问题
Brief: there is huge Linux application with many child processes, and I need something like that:
/* parent process, far from fork*/
suppress_child_output_to_parent_tty();
printf("important message");
/* huge piece of code */
printf("important message");
restore_child_output_to_parent_tty();
I know that exist a standard way to do this by
- make pipe,
- fork, redirect STDOUT to that pipe,
- select&read pipe /write to parent stdout at the some loop at different thread,
- manually pause this loop when need
But i should NO use long-live threads for that, my application work as several instances with many multi-thread childs, and there are some OS sheduler issues, really, i should to economize cpu threads. And so i look for some elegant OS facility for block child STDOUT.
What can i do?
回答1:
This isn't directly possible: If you fork()
, the child's file descriptors point to the same file descriptions as the parent's. From the operating system's point-of-view, there is no difference in the parent accessing the file descriptor and the child accessing it. There are ways to get around this (e.g. by attaching a debugger to the child), but they are really complex.

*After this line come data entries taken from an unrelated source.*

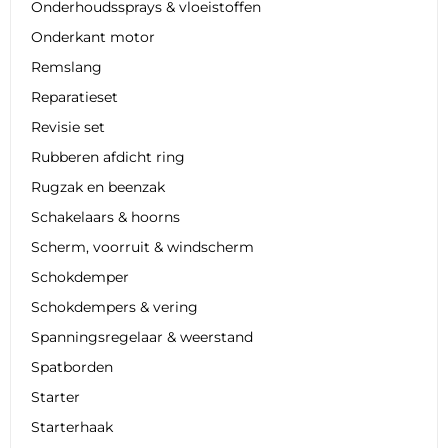
Onderhoudssprays & vloeistoffen
Onderkant motor
Remslang
Reparatieset
Revisie set
Rubberen afdicht ring
Rugzak en beenzak
Schakelaars & hoorns
Scherm, voorruit & windscherm
Schokdemper
Schokdempers & vering
Spanningsregelaar & weerstand
Spatborden
Starter
Starterhaak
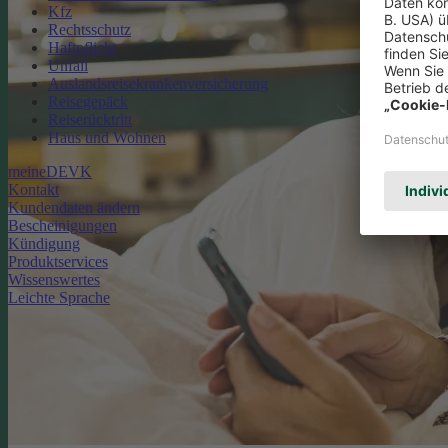
Kfz
Rechtsschutz
Haftpflicht
Unfall
Auslandsreisekrankenversicherung
Reisegepäck
Reiserücktritt
Haus und Wohnen
meineDEVK
Kontakt
Kundendaten ändern
Bescheinigungen
Kündigung
Produktservices
Wissenswertes
Leichte Sprache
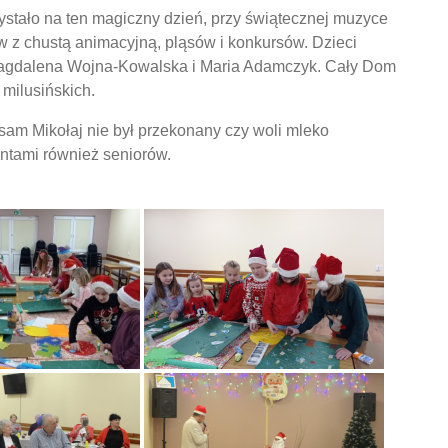
ystało na ten magiczny dzień, przy świątecznej muzyce
w z chustą animacyjną, pląsów i konkursów. Dzieci
 Magdalena Wojna-Kowalska i Maria Adamczyk. Cały Dom
milusińskich.
 sam Mikołaj nie był przekonany czy woli mleko
entami również seniorów.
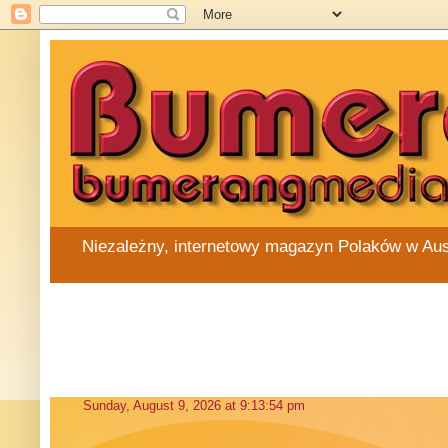
Niezależny, internetowy magazyn Polaków w Austra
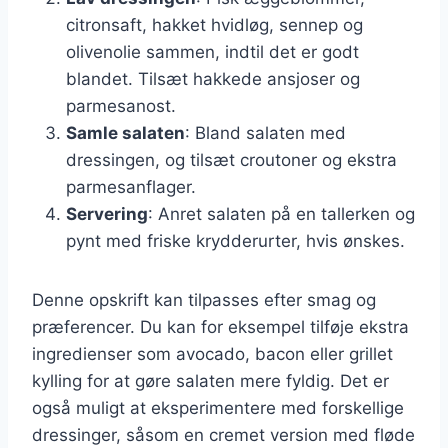
citronsaft, hakket hvidløg, sennep og
olivenolie sammen, indtil det er godt
blandet. Tilsæt hakkede ansjoser og
parmesanost.
Samle salaten
: Bland salaten med
dressingen, og tilsæt croutoner og ekstra
parmesanflager.
Servering
: Anret salaten på en tallerken og
pynt med friske krydderurter, hvis ønskes.
Denne opskrift kan tilpasses efter smag og
præferencer. Du kan for eksempel tilføje ekstra
ingredienser som avocado, bacon eller grillet
kylling for at gøre salaten mere fyldig. Det er
også muligt at eksperimentere med forskellige
dressinger, såsom en cremet version med fløde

The simplest way is probably to suspend the child and the resume it:
kill(child, SIGSTOP);
printf("important message");
/* huge piece of code */
printf("important message");
kill(child, SIGCONT);
It is not possible for the child to ignore a SIGSTOP
by design. When the first kill()
call succeeds, you can safely assume that the child has stopped. It is continued by the SIGCONT
call. Note that by design it is possible for another process to continue your child before you want to, but there isn't anything you can do about that.
Note that you may receive a SIGCHLD
if you stop your child, depending on how you configured the signal handler. Make sure you configured everything correctly and read the appropriate documentation.